The contest was a highlight of the annual Hemingway Days festival that ended Sunday, a day before the 109th anniversary of the legendary author’s birth.
Tom Grizzard of Leesburg bested 141 other look-alike contenders in the competition at Sloppy Joe's Bar, Hemingway's favorite watering hole when he lived in Key West throughout the 1930s. The competition's final round was held late Saturday.
"I relate to his love of the sea and love of people," said Grizzard, an eight-time competitor who wore a cream-colored turtleneck sweater suggesting Hemingway’s garb in an iconic 1957 photo portrait by Yousuf Karsh.
A one-time fishing guide who has fished in Havana’s Hemingway International Billfish Tournament, Grizzard prefers "Islands in the Stream" over Hemingway’s other books. His own writing, he joked, is limited to appraisals for his commercial real estate business.

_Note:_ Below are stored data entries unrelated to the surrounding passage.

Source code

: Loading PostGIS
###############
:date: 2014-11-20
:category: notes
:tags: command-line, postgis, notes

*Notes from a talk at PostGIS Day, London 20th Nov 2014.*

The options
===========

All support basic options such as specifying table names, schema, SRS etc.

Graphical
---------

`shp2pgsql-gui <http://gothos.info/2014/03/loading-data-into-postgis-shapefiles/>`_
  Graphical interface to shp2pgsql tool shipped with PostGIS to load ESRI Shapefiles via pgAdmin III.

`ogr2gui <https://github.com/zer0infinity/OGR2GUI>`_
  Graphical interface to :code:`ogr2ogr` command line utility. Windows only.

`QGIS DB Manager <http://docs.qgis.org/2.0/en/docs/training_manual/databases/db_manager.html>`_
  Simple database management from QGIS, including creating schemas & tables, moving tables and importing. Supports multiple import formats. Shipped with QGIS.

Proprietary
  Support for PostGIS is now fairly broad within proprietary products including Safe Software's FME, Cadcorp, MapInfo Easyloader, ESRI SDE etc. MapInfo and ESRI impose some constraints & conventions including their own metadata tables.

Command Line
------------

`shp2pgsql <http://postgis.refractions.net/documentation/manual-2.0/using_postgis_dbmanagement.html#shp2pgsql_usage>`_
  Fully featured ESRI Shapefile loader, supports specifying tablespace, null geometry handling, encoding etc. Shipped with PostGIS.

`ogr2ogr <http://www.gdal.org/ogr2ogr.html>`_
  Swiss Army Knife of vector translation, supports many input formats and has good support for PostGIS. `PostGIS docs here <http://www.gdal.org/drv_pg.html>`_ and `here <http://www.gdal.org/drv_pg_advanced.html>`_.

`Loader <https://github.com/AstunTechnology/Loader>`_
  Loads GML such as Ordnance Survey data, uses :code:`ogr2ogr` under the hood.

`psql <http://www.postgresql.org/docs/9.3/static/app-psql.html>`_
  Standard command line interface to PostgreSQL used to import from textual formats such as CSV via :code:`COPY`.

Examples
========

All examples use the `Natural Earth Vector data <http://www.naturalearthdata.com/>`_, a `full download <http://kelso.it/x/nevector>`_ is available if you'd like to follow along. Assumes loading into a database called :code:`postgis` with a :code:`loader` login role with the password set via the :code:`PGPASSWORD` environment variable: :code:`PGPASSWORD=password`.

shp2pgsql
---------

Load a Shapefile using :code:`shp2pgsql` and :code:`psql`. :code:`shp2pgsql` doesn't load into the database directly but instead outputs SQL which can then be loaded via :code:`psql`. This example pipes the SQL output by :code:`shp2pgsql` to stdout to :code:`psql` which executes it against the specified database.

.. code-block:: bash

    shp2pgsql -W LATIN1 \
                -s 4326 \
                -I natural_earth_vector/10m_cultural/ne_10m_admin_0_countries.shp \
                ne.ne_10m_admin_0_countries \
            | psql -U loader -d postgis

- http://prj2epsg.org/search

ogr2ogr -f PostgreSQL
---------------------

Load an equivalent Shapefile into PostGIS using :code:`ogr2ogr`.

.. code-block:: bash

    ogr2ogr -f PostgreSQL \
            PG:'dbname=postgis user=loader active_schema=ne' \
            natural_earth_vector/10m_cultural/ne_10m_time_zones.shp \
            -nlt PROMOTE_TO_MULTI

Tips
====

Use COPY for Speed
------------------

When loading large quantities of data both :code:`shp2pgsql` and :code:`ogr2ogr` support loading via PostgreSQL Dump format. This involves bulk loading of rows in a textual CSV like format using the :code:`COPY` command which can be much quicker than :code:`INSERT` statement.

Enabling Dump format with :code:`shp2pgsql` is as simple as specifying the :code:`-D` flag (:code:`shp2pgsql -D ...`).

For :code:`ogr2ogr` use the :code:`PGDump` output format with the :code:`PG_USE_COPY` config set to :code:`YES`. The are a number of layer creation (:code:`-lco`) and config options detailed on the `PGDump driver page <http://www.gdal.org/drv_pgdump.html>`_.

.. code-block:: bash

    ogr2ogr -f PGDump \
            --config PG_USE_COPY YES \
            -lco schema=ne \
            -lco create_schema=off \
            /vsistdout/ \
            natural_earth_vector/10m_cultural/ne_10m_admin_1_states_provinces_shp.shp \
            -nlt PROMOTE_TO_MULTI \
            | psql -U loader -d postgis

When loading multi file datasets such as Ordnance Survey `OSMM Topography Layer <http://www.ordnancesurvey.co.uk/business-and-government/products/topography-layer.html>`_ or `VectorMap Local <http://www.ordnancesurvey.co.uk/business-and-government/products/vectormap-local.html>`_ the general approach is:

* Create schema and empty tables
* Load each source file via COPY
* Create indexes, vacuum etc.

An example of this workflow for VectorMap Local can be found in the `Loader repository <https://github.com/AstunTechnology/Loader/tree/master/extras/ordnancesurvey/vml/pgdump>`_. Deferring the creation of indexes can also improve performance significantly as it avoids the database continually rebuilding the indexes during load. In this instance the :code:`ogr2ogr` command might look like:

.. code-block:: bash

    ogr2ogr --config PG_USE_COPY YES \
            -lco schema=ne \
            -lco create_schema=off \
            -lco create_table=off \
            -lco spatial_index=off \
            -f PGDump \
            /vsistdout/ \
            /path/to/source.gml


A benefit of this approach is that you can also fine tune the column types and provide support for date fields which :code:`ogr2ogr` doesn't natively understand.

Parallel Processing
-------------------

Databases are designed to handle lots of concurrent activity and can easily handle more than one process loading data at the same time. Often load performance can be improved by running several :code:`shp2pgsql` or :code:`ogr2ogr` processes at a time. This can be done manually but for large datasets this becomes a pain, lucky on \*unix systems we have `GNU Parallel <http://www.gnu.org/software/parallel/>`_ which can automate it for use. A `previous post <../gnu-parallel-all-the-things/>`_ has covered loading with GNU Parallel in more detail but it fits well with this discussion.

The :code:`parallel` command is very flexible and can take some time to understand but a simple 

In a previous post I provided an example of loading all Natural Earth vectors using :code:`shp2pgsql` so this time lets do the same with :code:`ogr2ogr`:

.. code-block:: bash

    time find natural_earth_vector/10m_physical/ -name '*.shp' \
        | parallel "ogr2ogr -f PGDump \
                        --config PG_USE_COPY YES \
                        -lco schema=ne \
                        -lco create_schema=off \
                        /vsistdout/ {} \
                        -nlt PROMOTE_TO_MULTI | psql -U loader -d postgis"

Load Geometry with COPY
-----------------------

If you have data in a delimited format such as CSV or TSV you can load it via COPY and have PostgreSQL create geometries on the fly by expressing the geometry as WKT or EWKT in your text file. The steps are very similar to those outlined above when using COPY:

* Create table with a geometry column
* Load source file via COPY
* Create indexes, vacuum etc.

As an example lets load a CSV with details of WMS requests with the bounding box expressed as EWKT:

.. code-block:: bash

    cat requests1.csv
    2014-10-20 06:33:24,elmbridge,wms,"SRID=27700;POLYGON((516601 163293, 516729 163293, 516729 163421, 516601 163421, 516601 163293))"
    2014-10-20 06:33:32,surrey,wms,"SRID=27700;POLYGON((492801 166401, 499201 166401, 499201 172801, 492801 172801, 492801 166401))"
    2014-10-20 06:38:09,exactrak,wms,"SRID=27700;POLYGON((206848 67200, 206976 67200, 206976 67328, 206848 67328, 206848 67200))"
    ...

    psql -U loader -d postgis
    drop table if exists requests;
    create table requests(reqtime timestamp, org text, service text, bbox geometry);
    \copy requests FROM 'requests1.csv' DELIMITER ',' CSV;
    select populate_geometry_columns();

Look-alike contenders in sportsman's attire paraded across the stage at Sloppy Joe's during preliminary rounds Thursday and Friday before a judging panel of former winners.

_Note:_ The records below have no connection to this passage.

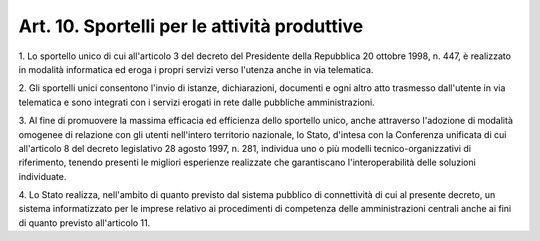 .. _art10:

Art. 10. Sportelli per le attività produttive
^^^^^^^^^^^^^^^^^^^^^^^^^^^^^^^^^^^^^^^^^^^^^



1\. Lo sportello unico di cui all'articolo 3 del decreto del Presidente della Repubblica 20 ottobre 1998, n. 447, è realizzato in modalità informatica ed eroga i propri servizi verso l'utenza anche in via telematica.

2\. Gli sportelli unici consentono l'invio di istanze, dichiarazioni, documenti e ogni altro atto trasmesso dall'utente in via telematica e sono integrati con i servizi erogati in rete dalle pubbliche amministrazioni.

3\. Al fine di promuovere la massima efficacia ed efficienza dello sportello unico, anche attraverso l'adozione di modalità omogenee di relazione con gli utenti nell'intero territorio nazionale, lo Stato, d'intesa con la Conferenza unificata di cui all'articolo 8 del decreto legislativo 28 agosto 1997, n. 281, individua uno o più modelli tecnico-organizzativi di riferimento, tenendo presenti le migliori esperienze realizzate che garantiscano l'interoperabilità delle soluzioni individuate.

4\. Lo Stato realizza, nell'ambito di quanto previsto dal sistema pubblico di connettività di cui al presente decreto, un sistema informatizzato per le imprese relativo ai procedimenti di competenza delle amministrazioni centrali anche ai fini di quanto previsto all'articolo 11.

Twenty-five prospective "Papas" made it to Saturday's finals including Denis Golden of Rockport, Mass., who pleaded for victory onstage by parodying a song from the musical "Fiddler on the Roof."
Other Hemingway Days events included the Drambuie Key West Marlin Tournament, writers’ readings and a short story competition directed by author and Hemingway granddaughter Lorian Hemingway.
Glenys Osborne of Melbourne, Australia, earned the short story contest’s $1,000 first prize for "How Can I Write Your Story?", chosen from more than 1,110 submissions.
The story recounts the death of a self-destructive musician and his grieving friend's struggle to honor his life in words.
"This is a story of friendship, the kind that is true and honest to the bone," said Lorian Hemingway.
Ernest Hemingway's grandson Edward Hemingway, a writer and illustrator who showcased his new children’s book at the festival, said he thought Hemingway Days would appeal to his late grandfather.
"I imagine my grandfather would get a kick out of the festival,” he said. “The spirit of his life is here in Key West.”
During his 10-year residence on the island, Ernest Hemingway penned literary classics including "For Whom the Bell Tolls," "The Snows of Kilimanjaro" and "To Have and Have Not."
Festival organizers announced July 21-26 as dates for the 2009 festival.